═══ Text extract ═══

Introduction

A controversial remark by U.S. Senator Lindsey Graham has sparked global debate after he suggested that the ongoing conflict involving Iran could be financially beneficial for the United States. According to reports, Graham described the war as “a good investment,” arguing that the U.S. could ultimately “make a ton of money” from the geopolitical reshaping of the Middle East.

While the comment reflects a strategic and economic perspective on war, it also highlights a harsh reality of global geopolitics: conflicts often create economic winners and losers. For the United States, the potential gains could come from defense exports, energy control, and geopolitical influence. For many other countries, however, the war brings economic instability, market crashes, and humanitarian suffering.

Iran War

Key Data:

Oil Market Shock

  • Oil prices surged over 25% since the war began.
  • Brent crude reached around $119.50 per barrel, the highest level since 2022.
  • Nearly 20% of global oil supply passes through the Strait of Hormuz, now heavily disrupted.

Implication

Higher oil prices benefit major energy exporters like the U.S. but create inflation shocks globally.


Global Economic Impact

The war has already triggered:

  • global stock market volatility
  • airline cancellations and tourism disruptions
  • rising commodity prices
  • inflation fears worldwide

Analysts warn the conflict could push the world toward economic slowdown or recession if energy supply disruptions continue.


India Market Impact

Indian markets reacted immediately to rising oil prices.

  • Brent crude spike caused sharp losses in Indian oil companies.
  • The Nifty Oil & Gas index fell 2.7% in a single session.

India imports over 80% of its crude oil, making it highly vulnerable to energy shocks.


Pakistan Market Crash

Pakistan Stock Exchange experienced:

  • 9.57% single-day decline
  • Trading halt triggered due to panic selling.

This reflects investor fear across emerging markets.


U.S. Defense Industry Gains

War typically boosts defense contractors.

Top global arms manufacturers include:

CompanyArms Revenue
Lockheed Martin$64.6B
RTX (Raytheon)$43.6B
Northrop Grumman$37.8B
Boeing Defense$30.5B

These companies dominate global weapons production and benefit from increased military spending during conflicts.

Major buyers:

  • Israel
  • Ukraine
  • Saudi Arabia
  • UAE
  • NATO countries

1. The Arms Economy: War as a Catalyst for U.S. Defense Sales

One of the most direct financial benefits for the United States in any major geopolitical conflict is arms sales.

The United States is already the largest arms exporter in the world, supplying advanced military systems to allies across Europe, the Middle East, and Asia. When regional tensions escalate, demand for American weapons typically surges.

Major Buyers During Conflict

Countries likely to increase military purchases include:

  • Israel – requiring advanced missile defense systems, fighter jets, and precision weapons.
  • Ukraine – continuing its war effort against Russia and seeking more U.S. military support.

═══

- _What to do_:
• a. Answer these questions from the Iran war article:
(i) Around what price per barrel did Brent crude reach?
(ii) How much did the Nifty Oil & Gas index fall in a single session?
(iii) What single-day decline did the Pakistan Stock Exchange experience?
• b. Can you reproduce the Iran war article from "The United States is" up to and including "U.S. military support."?

═══ Record extracts ═══

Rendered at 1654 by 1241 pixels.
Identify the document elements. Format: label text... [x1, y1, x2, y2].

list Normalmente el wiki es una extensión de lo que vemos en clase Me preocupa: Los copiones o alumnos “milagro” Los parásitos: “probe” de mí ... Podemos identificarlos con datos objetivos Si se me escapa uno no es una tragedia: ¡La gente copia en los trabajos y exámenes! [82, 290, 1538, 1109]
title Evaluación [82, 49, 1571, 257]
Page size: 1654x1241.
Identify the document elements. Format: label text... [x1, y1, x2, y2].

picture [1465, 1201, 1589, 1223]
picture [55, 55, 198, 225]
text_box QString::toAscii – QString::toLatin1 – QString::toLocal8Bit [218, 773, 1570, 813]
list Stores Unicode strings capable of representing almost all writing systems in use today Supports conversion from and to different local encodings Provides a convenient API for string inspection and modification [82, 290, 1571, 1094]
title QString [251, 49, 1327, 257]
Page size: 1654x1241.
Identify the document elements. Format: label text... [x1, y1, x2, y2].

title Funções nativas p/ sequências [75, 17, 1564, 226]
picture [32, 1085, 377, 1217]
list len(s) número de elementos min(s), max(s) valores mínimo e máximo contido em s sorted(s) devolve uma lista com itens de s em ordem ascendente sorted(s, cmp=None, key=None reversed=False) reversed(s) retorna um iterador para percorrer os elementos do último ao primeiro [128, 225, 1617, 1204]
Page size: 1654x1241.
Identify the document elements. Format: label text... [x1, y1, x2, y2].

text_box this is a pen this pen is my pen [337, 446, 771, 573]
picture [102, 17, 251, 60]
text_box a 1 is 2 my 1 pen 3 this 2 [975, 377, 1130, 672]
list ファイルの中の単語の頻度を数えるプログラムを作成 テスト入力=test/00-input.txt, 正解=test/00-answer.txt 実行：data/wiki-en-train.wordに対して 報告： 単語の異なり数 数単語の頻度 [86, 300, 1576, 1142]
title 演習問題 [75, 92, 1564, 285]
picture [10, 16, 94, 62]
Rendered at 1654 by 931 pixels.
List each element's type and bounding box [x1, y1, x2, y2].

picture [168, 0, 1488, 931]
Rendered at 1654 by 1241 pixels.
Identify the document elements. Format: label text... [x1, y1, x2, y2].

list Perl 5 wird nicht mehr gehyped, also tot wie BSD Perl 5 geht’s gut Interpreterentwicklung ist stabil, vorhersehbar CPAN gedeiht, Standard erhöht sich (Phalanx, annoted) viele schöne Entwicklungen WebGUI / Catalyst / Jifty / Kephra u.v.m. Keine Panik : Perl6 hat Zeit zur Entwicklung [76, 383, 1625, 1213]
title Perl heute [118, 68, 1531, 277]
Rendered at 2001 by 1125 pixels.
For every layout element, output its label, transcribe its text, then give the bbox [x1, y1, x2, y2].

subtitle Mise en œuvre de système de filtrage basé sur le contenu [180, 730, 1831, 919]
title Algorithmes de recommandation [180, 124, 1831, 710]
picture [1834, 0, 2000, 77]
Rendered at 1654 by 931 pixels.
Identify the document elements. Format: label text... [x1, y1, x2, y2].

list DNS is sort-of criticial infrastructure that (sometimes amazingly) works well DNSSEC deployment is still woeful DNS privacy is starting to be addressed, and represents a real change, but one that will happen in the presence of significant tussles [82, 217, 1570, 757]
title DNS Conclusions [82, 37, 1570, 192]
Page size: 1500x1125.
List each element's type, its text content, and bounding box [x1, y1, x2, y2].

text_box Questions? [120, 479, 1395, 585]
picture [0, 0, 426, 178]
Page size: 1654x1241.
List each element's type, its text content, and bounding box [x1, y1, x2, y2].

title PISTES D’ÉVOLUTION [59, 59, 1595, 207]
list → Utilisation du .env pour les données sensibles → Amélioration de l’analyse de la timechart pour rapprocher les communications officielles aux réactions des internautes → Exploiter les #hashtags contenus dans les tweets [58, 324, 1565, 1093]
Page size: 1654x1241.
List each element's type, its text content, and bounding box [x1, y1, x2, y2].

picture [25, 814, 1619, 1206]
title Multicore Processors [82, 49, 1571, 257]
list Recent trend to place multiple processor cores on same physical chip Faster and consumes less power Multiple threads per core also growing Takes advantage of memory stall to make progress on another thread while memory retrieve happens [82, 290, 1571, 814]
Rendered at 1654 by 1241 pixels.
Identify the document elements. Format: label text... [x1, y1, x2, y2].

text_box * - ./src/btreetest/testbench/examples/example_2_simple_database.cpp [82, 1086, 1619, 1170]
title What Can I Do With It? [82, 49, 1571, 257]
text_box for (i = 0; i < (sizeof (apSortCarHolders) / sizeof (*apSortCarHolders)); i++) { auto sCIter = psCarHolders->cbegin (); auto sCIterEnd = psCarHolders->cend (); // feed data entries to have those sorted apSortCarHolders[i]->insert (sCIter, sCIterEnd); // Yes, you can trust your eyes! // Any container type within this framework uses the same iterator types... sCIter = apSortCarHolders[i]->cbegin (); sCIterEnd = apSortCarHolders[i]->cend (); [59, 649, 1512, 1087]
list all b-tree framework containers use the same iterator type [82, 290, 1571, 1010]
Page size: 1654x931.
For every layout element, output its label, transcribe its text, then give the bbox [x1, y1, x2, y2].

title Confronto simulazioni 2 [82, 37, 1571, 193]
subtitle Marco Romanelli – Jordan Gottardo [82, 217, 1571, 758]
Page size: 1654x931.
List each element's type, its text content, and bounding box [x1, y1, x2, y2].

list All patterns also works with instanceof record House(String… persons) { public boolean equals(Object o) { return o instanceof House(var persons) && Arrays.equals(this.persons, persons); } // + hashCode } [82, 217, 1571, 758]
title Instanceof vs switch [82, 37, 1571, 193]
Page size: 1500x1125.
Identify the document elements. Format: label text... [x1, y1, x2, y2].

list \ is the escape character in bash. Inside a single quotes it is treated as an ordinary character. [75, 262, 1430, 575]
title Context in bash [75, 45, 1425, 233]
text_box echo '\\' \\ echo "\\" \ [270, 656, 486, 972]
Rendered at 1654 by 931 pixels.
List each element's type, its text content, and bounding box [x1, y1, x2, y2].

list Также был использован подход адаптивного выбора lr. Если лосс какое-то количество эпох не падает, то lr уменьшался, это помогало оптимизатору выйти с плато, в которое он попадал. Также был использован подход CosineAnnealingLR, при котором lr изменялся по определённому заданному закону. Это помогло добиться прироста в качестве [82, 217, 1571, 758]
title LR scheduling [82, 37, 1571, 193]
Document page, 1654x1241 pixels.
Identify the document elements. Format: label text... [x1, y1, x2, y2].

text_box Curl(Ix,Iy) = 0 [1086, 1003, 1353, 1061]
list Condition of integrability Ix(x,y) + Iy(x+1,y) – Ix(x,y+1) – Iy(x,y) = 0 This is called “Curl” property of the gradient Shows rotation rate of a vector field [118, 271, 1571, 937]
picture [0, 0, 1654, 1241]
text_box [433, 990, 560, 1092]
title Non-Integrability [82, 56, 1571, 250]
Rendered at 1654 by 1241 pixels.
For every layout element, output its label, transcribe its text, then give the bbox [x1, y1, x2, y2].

═══

- _Outputs_:
• a.
(i) Around $119.50 per barrel.
(ii) 2.7%.
(iii) 9.57%.

• b.
The United States is already the largest arms exporter in the world, supplying advanced military systems to allies across Europe, the Middle East, and Asia. When regional tensions escalate, demand for American weapons typically surges.

Major Buyers During Conflict

Countries likely to increase military purchases include:

  • Israel – requiring advanced missile defense systems, fighter jets, and precision weapons.
  • Ukraine – continuing its war effort against Russia and seeking more U.S. military support.